— begin —

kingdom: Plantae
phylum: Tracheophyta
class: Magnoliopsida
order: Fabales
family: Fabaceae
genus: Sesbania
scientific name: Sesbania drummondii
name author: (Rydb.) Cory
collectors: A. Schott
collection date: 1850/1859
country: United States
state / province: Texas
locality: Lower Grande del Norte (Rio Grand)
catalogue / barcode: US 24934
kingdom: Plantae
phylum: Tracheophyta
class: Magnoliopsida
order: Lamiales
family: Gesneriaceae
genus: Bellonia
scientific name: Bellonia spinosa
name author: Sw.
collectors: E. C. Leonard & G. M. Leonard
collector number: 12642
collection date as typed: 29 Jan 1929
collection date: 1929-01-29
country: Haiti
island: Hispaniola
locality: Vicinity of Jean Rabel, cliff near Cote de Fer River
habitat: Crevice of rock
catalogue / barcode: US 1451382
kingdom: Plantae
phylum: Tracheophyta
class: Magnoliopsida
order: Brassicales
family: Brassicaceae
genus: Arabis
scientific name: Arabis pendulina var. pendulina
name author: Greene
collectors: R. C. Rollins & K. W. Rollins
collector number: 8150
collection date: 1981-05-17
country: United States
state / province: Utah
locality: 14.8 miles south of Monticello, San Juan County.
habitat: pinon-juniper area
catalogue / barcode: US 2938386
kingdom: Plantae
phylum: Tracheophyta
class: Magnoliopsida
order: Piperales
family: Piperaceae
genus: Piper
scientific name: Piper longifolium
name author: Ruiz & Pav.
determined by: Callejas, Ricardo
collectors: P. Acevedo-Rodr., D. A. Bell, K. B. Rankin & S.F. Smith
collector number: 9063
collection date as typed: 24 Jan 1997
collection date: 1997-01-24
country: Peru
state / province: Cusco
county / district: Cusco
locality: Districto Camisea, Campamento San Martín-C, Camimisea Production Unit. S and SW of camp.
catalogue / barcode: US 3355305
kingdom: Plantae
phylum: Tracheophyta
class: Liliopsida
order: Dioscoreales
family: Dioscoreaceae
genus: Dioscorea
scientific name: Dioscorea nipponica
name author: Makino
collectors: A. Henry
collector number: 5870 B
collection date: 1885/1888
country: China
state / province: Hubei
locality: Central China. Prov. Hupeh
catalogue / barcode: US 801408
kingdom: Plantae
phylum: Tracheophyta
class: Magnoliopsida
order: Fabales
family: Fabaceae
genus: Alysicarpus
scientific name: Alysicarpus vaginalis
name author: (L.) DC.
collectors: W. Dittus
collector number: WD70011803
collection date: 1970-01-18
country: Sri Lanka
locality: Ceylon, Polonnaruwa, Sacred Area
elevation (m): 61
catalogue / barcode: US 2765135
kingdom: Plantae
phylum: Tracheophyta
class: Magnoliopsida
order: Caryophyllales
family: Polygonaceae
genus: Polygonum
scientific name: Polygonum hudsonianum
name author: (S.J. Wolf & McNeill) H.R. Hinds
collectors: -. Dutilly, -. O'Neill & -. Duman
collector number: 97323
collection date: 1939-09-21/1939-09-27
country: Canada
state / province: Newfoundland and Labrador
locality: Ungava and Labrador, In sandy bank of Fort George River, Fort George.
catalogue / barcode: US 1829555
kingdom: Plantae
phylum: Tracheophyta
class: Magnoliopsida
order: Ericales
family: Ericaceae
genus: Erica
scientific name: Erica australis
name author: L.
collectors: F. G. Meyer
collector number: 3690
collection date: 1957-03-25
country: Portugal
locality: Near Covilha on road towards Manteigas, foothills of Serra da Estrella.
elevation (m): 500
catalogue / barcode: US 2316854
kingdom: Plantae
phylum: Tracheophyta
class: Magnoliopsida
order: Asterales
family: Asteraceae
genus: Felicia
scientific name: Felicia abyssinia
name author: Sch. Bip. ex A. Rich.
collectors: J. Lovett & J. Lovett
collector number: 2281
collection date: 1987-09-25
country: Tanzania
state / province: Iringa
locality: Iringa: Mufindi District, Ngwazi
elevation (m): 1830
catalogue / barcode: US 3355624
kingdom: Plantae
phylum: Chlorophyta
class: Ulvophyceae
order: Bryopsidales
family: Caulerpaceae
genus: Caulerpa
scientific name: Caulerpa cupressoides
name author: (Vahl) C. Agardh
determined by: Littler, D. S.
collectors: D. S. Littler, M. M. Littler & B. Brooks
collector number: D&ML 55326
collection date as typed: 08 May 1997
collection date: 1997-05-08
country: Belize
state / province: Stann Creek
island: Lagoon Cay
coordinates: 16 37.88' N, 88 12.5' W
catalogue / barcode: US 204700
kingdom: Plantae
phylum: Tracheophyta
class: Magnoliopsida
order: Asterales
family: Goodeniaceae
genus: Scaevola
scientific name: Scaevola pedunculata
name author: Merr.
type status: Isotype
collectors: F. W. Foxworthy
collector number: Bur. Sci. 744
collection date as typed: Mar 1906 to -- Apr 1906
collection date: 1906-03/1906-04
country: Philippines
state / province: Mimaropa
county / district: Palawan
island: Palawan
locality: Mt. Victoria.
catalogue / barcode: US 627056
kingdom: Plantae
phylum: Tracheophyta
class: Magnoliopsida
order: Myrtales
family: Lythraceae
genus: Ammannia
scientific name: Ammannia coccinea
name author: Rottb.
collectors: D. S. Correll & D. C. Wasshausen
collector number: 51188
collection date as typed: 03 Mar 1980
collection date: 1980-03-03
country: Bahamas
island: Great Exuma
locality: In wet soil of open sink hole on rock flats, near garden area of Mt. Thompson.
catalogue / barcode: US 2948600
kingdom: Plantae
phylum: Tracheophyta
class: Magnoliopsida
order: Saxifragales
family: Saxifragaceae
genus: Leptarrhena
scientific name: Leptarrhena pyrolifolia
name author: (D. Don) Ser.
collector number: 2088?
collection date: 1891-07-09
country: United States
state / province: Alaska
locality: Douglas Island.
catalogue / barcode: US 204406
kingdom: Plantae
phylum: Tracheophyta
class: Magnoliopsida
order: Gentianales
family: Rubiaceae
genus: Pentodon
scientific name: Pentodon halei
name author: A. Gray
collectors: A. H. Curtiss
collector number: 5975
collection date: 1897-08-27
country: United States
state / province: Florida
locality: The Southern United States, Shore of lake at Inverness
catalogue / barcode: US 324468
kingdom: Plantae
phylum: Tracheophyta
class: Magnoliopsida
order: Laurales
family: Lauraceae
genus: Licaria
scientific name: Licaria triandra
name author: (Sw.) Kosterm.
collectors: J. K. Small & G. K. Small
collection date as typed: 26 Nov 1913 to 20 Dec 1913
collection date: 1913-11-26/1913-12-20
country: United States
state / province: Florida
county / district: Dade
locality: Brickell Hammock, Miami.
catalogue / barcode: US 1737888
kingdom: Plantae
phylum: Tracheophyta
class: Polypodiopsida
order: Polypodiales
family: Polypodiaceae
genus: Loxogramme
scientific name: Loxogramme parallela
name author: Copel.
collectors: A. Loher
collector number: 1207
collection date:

— end —

> _Required task_
Please convert every line of the rows above into a Markdown table with the columns Number and Entry, numbering the lines in order and omitting blank lines.

> _Response for this exercise_
| Number | Entry |
|---|---|
| 1 | kingdom: Plantae |
| 2 | phylum: Tracheophyta |
| 3 | class: Magnoliopsida |
| 4 | order: Fabales |
| 5 | family: Fabaceae |
| 6 | genus: Sesbania |
| 7 | scientific name: Sesbania drummondii |
| 8 | name author: (Rydb.) Cory |
| 9 | collectors: A. Schott |
| 10 | collection date: 1850/1859 |
| 11 | country: United States |
| 12 | state / province: Texas |
| 13 | locality: Lower Grande del Norte (Rio Grand) |
| 14 | catalogue / barcode: US 24934 |
| 15 | kingdom: Plantae |
| 16 | phylum: Tracheophyta |
| 17 | class: Magnoliopsida |
| 18 | order: Lamiales |
| 19 | family: Gesneriaceae |
| 20 | genus: Bellonia |
| 21 | scientific name: Bellonia spinosa |
| 22 | name author: Sw. |
| 23 | collectors: E. C. Leonard & G. M. Leonard |
| 24 | collector number: 12642 |
| 25 | collection date as typed: 29 Jan 1929 |
| 26 | collection date: 1929-01-29 |
| 27 | country: Haiti |
| 28 | island: Hispaniola |
| 29 | locality: Vicinity of Jean Rabel, cliff near Cote de Fer River |
| 30 | habitat: Crevice of rock |
| 31 | catalogue / barcode: US 1451382 |
| 32 | kingdom: Plantae |
| 33 | phylum: Tracheophyta |
| 34 | class: Magnoliopsida |
| 35 | order: Brassicales |
| 36 | family: Brassicaceae |
| 37 | genus: Arabis |
| 38 | scientific name: Arabis pendulina var. pendulina |
| 39 | name author: Greene |
| 40 | collectors: R. C. Rollins & K. W. Rollins |
| 41 | collector number: 8150 |
| 42 | collection date: 1981-05-17 |
| 43 | country: United States |
| 44 | state / province: Utah |
| 45 | locality: 14.8 miles south of Monticello, San Juan County. |
| 46 | habitat: pinon-juniper area |
| 47 | catalogue / barcode: US 2938386 |
| 48 | kingdom: Plantae |
| 49 | phylum: Tracheophyta |
| 50 | class: Magnoliopsida |
| 51 | order: Piperales |
| 52 | family: Piperaceae |
| 53 | genus: Piper |
| 54 | scientific name: Piper longifolium |
| 55 | name author: Ruiz & Pav. |
| 56 | determined by: Callejas, Ricardo |
| 57 | collectors: P. Acevedo-Rodr., D. A. Bell, K. B. Rankin & S.F. Smith |
| 58 | collector number: 9063 |
| 59 | collection date as typed: 24 Jan 1997 |
| 60 | collection date: 1997-01-24 |
| 61 | country: Peru |
| 62 | state / province: Cusco |
| 63 | county / district: Cusco |
| 64 | locality: Districto Camisea, Campamento San Martín-C, Camimisea Production Unit. S and SW of camp. |
| 65 | catalogue / barcode: US 3355305 |
| 66 | kingdom: Plantae |
| 67 | phylum: Tracheophyta |
| 68 | class: Liliopsida |
| 69 | order: Dioscoreales |
| 70 | family: Dioscoreaceae |
| 71 | genus: Dioscorea |
| 72 | scientific name: Dioscorea nipponica |
| 73 | name author: Makino |
| 74 | collectors: A. Henry |
| 75 | collector number: 5870 B |
| 76 | collection date: 1885/1888 |
| 77 | country: China |
| 78 | state / province: Hubei |
| 79 | locality: Central China. Prov. Hupeh |
| 80 | catalogue / barcode: US 801408 |
| 81 | kingdom: Plantae |
| 82 | phylum: Tracheophyta |
| 83 | class: Magnoliopsida |
| 84 | order: Fabales |
| 85 | family: Fabaceae |
| 86 | genus: Alysicarpus |
| 87 | scientific name: Alysicarpus vaginalis |
| 88 | name author: (L.) DC. |
| 89 | collectors: W. Dittus |
| 90 | collector number: WD70011803 |
| 91 | collection date: 1970-01-18 |
| 92 | country: Sri Lanka |
| 93 | locality: Ceylon, Polonnaruwa, Sacred Area |
| 94 | elevation (m): 61 |
| 95 | catalogue / barcode: US 2765135 |
| 96 | kingdom: Plantae |
| 97 | phylum: Tracheophyta |
| 98 | class: Magnoliopsida |
| 99 | order: Caryophyllales |
| 100 | family: Polygonaceae |
| 101 | genus: Polygonum |
| 102 | scientific name: Polygonum hudsonianum |
| 103 | name author: (S.J. Wolf & McNeill) H.R. Hinds |
| 104 | collectors: -. Dutilly, -. O'Neill & -. Duman |
| 105 | collector number: 97323 |
| 106 | collection date: 1939-09-21/1939-09-27 |
| 107 | country: Canada |
| 108 | state / province: Newfoundland and Labrador |
| 109 | locality: Ungava and Labrador, In sandy bank of Fort George River, Fort George. |
| 110 | catalogue / barcode: US 1829555 |
| 111 | kingdom: Plantae |
| 112 | phylum: Tracheophyta |
| 113 | class: Magnoliopsida |
| 114 | order: Ericales |
| 115 | family: Ericaceae |
| 116 | genus: Erica |
| 117 | scientific name: Erica australis |
| 118 | name author: L. |
| 119 | collectors: F. G. Meyer |
| 120 | collector number: 3690 |
| 121 | collection date: 1957-03-25 |
| 122 | country: Portugal |
| 123 | locality: Near Covilha on road towards Manteigas, foothills of Serra da Estrella. |
| 124 | elevation (m): 500 |
| 125 | catalogue / barcode: US 2316854 |
| 126 | kingdom: Plantae |
| 127 | phylum: Tracheophyta |
| 128 | class: Magnoliopsida |
| 129 | order: Asterales |
| 130 | family: Asteraceae |
| 131 | genus: Felicia |
| 132 | scientific name: Felicia abyssinia |
| 133 | name author: Sch. Bip. ex A. Rich. |
| 134 | collectors: J. Lovett & J. Lovett |
| 135 | collector number: 2281 |
| 136 | collection date: 1987-09-25 |
| 137 | country: Tanzania |
| 138 | state / province: Iringa |
| 139 | locality: Iringa: Mufindi District, Ngwazi |
| 140 | elevation (m): 1830 |
| 141 | catalogue / barcode: US 3355624 |
| 142 | kingdom: Plantae |
| 143 | phylum: Chlorophyta |
| 144 | class: Ulvophyceae |
| 145 | order: Bryopsidales |
| 146 | family: Caulerpaceae |
| 147 | genus: Caulerpa |
| 148 | scientific name: Caulerpa cupressoides |
| 149 | name author: (Vahl) C. Agardh |
| 150 | determined by: Littler, D. S. |
| 151 | collectors: D. S. Littler, M. M. Littler & B. Brooks |
| 152 | collector number: D&ML 55326 |
| 153 | collection date as typed: 08 May 1997 |
| 154 | collection date: 1997-05-08 |
| 155 | country: Belize |
| 156 | state / province: Stann Creek |
| 157 | island: Lagoon Cay |
| 158 | coordinates: 16 37.88' N, 88 12.5' W |
| 159 | catalogue / barcode: US 204700 |
| 160 | kingdom: Plantae |
| 161 | phylum: Tracheophyta |
| 162 | class: Magnoliopsida |
| 163 | order: Asterales |
| 164 | family: Goodeniaceae |
| 165 | genus: Scaevola |
| 166 | scientific name: Scaevola pedunculata |
| 167 | name author: Merr. |
| 168 | type status: Isotype |
| 169 | collectors: F. W. Foxworthy |
| 170 | collector number: Bur. Sci. 744 |
| 171 | collection date as typed: Mar 1906 to -- Apr 1906 |
| 172 | collection date: 1906-03/1906-04 |
| 173 | country: Philippines |
| 174 | state / province: Mimaropa |
| 175 | county / district: Palawan |
| 176 | island: Palawan |
| 177 | locality: Mt. Victoria. |
| 178 | catalogue / barcode: US 627056 |
| 179 | kingdom: Plantae |
| 180 | phylum: Tracheophyta |
| 181 | class: Magnoliopsida |
| 182 | order: Myrtales |
| 183 | family: Lythraceae |
| 184 | genus: Ammannia |
| 185 | scientific name: Ammannia coccinea |
| 186 | name author: Rottb. |
| 187 | collectors: D. S. Correll & D. C. Wasshausen |
| 188 | collector number: 51188 |
| 189 | collection date as typed: 03 Mar 1980 |
| 190 | collection date: 1980-03-03 |
| 191 | country: Bahamas |
| 192 | island: Great Exuma |
| 193 | locality: In wet soil of open sink hole on rock flats, near garden area of Mt. Thompson. |
| 194 | catalogue / barcode: US 2948600 |
| 195 | kingdom: Plantae |
| 196 | phylum: Tracheophyta |
| 197 | class: Magnoliopsida |
| 198 | order: Saxifragales |
| 199 | family: Saxifragaceae |
| 200 | genus: Leptarrhena |
| 201 | scientific name: Leptarrhena pyrolifolia |
| 202 | name author: (D. Don) Ser. |
| 203 | collector number: 2088? |
| 204 | collection date: 1891-07-09 |
| 205 | country: United States |
| 206 | state / province: Alaska |
| 207 | locality: Douglas Island. |
| 208 | catalogue / barcode: US 204406 |
| 209 | kingdom: Plantae |
| 210 | phylum: Tracheophyta |
| 211 | class: Magnoliopsida |
| 212 | order: Gentianales |
| 213 | family: Rubiaceae |
| 214 | genus: Pentodon |
| 215 | scientific name: Pentodon halei |
| 216 | name author: A. Gray |
| 217 | collectors: A. H. Curtiss |
| 218 | collector number: 5975 |
| 219 | collection date: 1897-08-27 |
| 220 | country: United States |
| 221 | state / province: Florida |
| 222 | locality: The Southern United States, Shore of lake at Inverness |
| 223 | catalogue / barcode: US 324468 |
| 224 | kingdom: Plantae |
| 225 | phylum: Tracheophyta |
| 226 | class: Magnoliopsida |
| 227 | order: Laurales |
| 228 | family: Lauraceae |
| 229 | genus: Licaria |
| 230 | scientific name: Licaria triandra |
| 231 | name author: (Sw.) Kosterm. |
| 232 | collectors: J. K. Small & G. K. Small |
| 233 | collection date as typed: 26 Nov 1913 to 20 Dec 1913 |
| 234 | collection date: 1913-11-26/1913-12-20 |
| 235 | country: United States |
| 236 | state / province: Florida |
| 237 | county / district: Dade |
| 238 | locality: Brickell Hammock, Miami. |
| 239 | catalogue / barcode: US 1737888 |
| 240 | kingdom: Plantae |
| 241 | phylum: Tracheophyta |
| 242 | class: Polypodiopsida |
| 243 | order: Polypodiales |
| 244 | family: Polypodiaceae |
| 245 | genus: Loxogramme |
| 246 | scientific name: Loxogramme parallela |
| 247 | name author: Copel. |
| 248 | collectors: A. Loher |
| 249 | collector number: 1207 |
| 250 | collection date: |